Claude Code lance désormais de dizaines à des centaines de subagents en parallèle qui se vérifient entre eux de façon adversariale. L'épreuve du feu : porter environ 750k lignes du runtime de Bun (de Zig à Rust) en 11 jours.
Repense à la dernière fois que tu as affronté une tâche gigantesque et rasoir : renommer des centaines de fichiers, passer au crible un projet entier à la recherche de bugs, migrer du vieux code. Tu l'as fait tout seul, à la main, en pestant tout bas, pas vrai ? On est tous passés par là. Eh bien, le bond des coding agents n'est plus « écris-moi cette fonction », c'est « orchestre une armée qui fait le sale boulot à ma place ». Anthropic a rendu généralement disponibles les Dynamic Workflows dans Claude Code, et le chiffre qu'ils ont lâché impose le respect : de dizaines à des centaines de subagents travaillant en parallèle au sein d'une seule session. Ce n'est plus un assistant, c'est une brigade entière à tes ordres.

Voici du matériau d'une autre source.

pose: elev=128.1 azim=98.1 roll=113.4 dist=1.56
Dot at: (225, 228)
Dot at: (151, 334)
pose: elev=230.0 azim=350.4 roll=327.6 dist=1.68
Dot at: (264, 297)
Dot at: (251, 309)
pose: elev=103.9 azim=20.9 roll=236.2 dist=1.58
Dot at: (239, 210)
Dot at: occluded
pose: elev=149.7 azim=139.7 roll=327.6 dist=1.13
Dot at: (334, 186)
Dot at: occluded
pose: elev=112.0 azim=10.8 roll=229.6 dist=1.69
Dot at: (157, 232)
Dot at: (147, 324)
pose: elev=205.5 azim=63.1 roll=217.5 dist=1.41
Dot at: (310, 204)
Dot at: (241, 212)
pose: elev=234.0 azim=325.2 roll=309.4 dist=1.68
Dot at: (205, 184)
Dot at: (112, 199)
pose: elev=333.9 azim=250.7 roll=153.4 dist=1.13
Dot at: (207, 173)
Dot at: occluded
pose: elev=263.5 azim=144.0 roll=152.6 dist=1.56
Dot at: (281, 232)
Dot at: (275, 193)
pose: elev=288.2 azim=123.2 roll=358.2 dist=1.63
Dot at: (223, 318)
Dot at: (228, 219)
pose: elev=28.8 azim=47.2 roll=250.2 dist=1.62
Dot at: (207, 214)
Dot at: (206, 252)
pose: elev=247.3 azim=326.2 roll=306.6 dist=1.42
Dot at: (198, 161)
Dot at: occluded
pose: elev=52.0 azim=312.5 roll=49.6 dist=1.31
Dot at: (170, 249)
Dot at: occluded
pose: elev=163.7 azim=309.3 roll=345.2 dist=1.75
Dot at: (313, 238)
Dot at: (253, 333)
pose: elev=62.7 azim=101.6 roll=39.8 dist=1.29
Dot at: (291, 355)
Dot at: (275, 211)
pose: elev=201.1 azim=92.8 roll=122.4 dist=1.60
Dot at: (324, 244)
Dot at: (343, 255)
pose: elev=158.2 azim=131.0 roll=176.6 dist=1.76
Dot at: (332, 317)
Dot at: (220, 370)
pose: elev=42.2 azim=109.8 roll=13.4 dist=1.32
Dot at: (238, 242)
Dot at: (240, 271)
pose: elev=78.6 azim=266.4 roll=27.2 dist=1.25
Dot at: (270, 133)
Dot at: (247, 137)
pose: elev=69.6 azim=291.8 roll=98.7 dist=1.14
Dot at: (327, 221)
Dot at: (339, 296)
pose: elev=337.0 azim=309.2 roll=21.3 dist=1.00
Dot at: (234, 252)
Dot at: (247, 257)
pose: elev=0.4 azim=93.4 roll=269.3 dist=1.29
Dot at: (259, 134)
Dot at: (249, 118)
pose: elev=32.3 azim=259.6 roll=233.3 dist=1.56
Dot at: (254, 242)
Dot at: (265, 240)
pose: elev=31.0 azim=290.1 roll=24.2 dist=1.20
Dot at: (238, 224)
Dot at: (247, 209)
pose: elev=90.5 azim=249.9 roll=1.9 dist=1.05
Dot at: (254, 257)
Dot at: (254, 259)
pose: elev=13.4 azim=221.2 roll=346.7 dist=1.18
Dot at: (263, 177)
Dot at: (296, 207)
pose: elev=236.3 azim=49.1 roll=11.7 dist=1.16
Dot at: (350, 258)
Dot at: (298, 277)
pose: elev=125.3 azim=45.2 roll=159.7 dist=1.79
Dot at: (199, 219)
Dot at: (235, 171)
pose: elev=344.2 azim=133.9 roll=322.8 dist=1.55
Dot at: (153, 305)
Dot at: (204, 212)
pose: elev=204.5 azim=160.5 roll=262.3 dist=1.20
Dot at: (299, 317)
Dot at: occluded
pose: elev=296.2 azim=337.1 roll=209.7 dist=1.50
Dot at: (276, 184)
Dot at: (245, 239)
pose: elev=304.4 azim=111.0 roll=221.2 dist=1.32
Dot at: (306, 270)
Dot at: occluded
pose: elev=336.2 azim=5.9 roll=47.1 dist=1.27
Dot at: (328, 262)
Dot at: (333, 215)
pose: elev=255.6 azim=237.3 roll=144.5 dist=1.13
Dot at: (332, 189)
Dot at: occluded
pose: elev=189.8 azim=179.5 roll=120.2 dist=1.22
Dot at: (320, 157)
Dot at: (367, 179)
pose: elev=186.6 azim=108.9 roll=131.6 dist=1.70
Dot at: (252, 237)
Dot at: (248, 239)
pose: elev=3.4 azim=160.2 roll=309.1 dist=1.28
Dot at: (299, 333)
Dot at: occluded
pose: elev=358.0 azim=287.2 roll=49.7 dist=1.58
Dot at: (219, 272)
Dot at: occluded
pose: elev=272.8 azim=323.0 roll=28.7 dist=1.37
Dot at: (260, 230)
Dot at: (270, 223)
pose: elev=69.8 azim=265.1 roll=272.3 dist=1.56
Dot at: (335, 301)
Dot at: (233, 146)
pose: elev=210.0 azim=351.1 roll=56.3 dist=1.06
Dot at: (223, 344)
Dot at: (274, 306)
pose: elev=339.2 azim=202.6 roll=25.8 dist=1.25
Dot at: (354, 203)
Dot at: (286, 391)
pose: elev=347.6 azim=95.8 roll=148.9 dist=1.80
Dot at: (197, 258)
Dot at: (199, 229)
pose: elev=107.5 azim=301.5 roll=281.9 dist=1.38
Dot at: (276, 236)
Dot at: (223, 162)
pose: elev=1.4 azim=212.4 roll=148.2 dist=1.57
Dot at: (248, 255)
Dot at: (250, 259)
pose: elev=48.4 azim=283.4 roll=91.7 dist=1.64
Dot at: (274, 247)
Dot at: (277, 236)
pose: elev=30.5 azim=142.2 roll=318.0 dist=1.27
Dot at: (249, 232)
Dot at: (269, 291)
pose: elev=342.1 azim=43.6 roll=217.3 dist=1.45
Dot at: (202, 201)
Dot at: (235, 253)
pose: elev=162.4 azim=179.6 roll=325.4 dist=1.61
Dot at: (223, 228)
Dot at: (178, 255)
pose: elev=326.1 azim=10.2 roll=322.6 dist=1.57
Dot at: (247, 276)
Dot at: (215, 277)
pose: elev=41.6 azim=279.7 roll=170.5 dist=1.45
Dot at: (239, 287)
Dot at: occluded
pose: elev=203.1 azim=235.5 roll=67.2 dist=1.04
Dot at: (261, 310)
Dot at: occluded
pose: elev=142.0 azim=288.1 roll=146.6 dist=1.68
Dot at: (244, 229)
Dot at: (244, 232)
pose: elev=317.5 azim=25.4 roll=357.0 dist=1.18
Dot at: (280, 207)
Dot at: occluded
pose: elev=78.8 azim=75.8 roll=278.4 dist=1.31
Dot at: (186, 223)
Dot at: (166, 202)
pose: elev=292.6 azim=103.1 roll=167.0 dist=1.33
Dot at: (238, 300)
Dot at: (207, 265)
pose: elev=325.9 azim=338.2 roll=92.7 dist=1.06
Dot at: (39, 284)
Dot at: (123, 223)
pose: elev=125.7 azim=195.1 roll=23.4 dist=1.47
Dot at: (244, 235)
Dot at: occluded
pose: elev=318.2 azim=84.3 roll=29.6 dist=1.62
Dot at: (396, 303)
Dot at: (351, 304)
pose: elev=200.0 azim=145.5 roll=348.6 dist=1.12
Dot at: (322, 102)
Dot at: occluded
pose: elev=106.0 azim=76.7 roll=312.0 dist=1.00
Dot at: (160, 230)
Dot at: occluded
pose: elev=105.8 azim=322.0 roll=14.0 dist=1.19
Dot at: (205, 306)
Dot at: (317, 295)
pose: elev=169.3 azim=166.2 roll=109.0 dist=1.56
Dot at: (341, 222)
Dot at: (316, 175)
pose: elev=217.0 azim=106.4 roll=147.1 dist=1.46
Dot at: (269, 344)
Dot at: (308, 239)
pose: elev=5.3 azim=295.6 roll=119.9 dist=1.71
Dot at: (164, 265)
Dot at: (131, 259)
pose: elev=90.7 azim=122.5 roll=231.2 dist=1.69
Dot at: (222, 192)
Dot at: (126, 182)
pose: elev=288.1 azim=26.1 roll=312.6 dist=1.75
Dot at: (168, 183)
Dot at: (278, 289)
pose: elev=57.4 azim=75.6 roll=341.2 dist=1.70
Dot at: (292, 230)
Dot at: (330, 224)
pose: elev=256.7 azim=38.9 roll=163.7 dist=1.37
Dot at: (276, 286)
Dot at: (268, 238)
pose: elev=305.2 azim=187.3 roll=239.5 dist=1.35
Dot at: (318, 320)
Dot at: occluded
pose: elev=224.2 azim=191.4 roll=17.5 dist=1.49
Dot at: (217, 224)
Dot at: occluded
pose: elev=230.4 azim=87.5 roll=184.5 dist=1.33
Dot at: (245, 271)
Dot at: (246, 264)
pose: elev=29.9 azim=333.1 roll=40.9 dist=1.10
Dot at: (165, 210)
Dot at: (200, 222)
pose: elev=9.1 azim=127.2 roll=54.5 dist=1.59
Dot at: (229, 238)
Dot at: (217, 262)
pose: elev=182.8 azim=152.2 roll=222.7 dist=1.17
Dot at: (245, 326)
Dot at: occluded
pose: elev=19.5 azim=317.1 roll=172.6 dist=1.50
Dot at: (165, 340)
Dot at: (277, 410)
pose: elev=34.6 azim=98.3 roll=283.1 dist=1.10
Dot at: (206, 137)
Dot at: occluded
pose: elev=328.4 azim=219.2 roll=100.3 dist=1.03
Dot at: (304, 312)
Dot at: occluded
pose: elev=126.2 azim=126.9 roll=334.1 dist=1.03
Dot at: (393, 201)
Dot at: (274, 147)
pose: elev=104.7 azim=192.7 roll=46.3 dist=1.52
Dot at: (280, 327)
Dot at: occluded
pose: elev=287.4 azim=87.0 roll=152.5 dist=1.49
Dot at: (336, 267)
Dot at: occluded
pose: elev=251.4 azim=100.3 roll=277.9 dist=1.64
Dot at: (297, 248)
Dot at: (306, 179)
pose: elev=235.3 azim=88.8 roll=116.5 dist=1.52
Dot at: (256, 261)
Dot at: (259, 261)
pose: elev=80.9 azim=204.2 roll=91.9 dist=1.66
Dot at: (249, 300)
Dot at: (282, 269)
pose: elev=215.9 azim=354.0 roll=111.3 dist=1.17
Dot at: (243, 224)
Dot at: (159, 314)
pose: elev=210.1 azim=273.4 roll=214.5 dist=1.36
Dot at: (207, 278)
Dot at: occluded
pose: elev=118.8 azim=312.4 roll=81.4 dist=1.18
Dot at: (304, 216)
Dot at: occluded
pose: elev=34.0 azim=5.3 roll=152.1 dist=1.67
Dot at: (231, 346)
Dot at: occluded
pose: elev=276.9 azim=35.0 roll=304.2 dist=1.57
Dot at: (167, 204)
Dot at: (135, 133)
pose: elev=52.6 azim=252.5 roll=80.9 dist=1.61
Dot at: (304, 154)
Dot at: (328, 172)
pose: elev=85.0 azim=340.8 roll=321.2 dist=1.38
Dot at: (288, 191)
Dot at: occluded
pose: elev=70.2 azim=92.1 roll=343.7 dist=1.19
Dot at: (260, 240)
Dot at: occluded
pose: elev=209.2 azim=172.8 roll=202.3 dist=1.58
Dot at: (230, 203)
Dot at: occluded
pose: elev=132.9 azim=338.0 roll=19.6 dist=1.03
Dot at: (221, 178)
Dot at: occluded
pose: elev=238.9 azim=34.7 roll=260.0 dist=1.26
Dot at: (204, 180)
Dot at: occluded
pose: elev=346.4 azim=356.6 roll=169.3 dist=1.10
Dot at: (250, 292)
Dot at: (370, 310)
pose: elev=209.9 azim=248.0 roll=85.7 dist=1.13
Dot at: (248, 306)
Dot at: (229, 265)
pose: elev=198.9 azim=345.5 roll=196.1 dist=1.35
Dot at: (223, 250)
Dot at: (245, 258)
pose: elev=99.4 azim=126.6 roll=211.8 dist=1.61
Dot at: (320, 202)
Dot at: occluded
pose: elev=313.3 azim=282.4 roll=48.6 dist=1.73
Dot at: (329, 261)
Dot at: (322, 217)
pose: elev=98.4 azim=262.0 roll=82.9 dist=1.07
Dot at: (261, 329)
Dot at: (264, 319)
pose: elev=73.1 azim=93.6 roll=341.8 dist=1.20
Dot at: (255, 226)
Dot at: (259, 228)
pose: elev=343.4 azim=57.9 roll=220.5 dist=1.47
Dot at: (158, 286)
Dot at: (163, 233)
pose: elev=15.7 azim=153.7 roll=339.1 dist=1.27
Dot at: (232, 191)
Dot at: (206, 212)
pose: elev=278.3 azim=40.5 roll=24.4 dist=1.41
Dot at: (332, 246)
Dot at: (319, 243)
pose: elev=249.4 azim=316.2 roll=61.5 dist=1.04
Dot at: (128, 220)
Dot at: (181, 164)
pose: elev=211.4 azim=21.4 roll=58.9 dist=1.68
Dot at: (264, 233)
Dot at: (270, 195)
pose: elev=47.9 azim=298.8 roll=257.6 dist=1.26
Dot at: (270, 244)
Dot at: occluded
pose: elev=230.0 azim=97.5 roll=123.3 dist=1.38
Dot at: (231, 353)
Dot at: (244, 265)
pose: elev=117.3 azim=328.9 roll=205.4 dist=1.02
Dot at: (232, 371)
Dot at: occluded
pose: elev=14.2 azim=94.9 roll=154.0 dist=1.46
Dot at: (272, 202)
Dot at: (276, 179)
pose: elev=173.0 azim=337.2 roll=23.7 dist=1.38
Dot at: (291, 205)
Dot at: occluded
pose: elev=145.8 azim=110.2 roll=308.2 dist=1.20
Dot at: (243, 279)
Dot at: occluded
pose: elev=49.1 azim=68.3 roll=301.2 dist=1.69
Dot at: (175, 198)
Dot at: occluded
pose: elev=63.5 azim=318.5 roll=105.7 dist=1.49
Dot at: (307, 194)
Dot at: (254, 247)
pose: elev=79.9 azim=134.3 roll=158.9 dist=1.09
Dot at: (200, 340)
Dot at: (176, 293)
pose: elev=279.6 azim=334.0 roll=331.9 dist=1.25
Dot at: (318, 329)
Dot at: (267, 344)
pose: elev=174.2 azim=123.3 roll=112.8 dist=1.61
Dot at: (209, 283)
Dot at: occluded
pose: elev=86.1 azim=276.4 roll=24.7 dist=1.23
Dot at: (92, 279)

Un agent qui se met lui-même des bâtons dans les roues
Voilà ce qui est vraiment ingénieux, et c'est plus qu'il n'y paraît. Une fois activé, Claude planifie selon ta demande, découpe le travail en sous-tâches et les répartit entre des agents qui tournent en même temps. Mais le tour de magie, c'est la vérification adversariale : certains agents attaquent le problème sous des angles indépendants pendant que d'autres tentent activement de réfuter ce que les premiers ont trouvé, et le processus itère jusqu'à ce que tous convergent vers la même réponse. C'est comme avoir une équipe où quelqu'un joue toujours l'avocat du diable pour qu'aucune erreur ne passe entre les mailles. Et cerise sur le gâteau, la progression est sauvegardée toute seule : si quelque chose s'interrompt en cours de route, ça reprend là où ça en était au lieu de repartir de zéro — précisément le cauchemar qu'on redoute tous.
L'exemple qui rend tout limpide
Les chiffres de laboratoire, c'est très bien, mais rien ne convainc autant qu'un exemple monstre. La démonstration phare, c'est la réécriture de Bun, un runtime entier : environ 750 000 lignes de Rust portées depuis Zig, bouclées en onze jours du premier commit au merge final. Arrête-toi une seconde pour y penser — un projet qui aurait coûté des mois à une équipe humaine, résolu en moins de deux semaines par un orchestre d'agents. Anthropic met sur la table les cas d'usage évidents : audits de code, chasses aux bugs, revues de sécurité et migrations de milliers de fichiers. Exactement le genre de travail qu'on déteste faire à la main et que, comme par hasard, l'IA fait sans se plaindre.
Pour NeuralOS, c'est doublement pertinent
Et là, on ne va pas jouer les modestes, parce que ça nous touche de plein fouet sur deux fronts. D'un côté, on utilise exactement ce type d'orchestration multi-agent dans notre propre flux de construction et d'audit — de fait, une grande partie de ce que tu vois dans NeuralOS a été construite et revue ainsi, avec des armées d'agents se vérifiant entre elles. De l'autre, c'est la preuve définitive qu'« un builder + plein d'agents en parallèle » a cessé d'être une jolie démo pour devenir une vraie façon de travailler en production. C'est précisément la puissance qu'on veut mettre entre tes mains : non pas que tu construises plus vite tout seul, mais que tu diriges une équipe d'agents qui bosse pendant que tu penses déjà à l'idée suivante.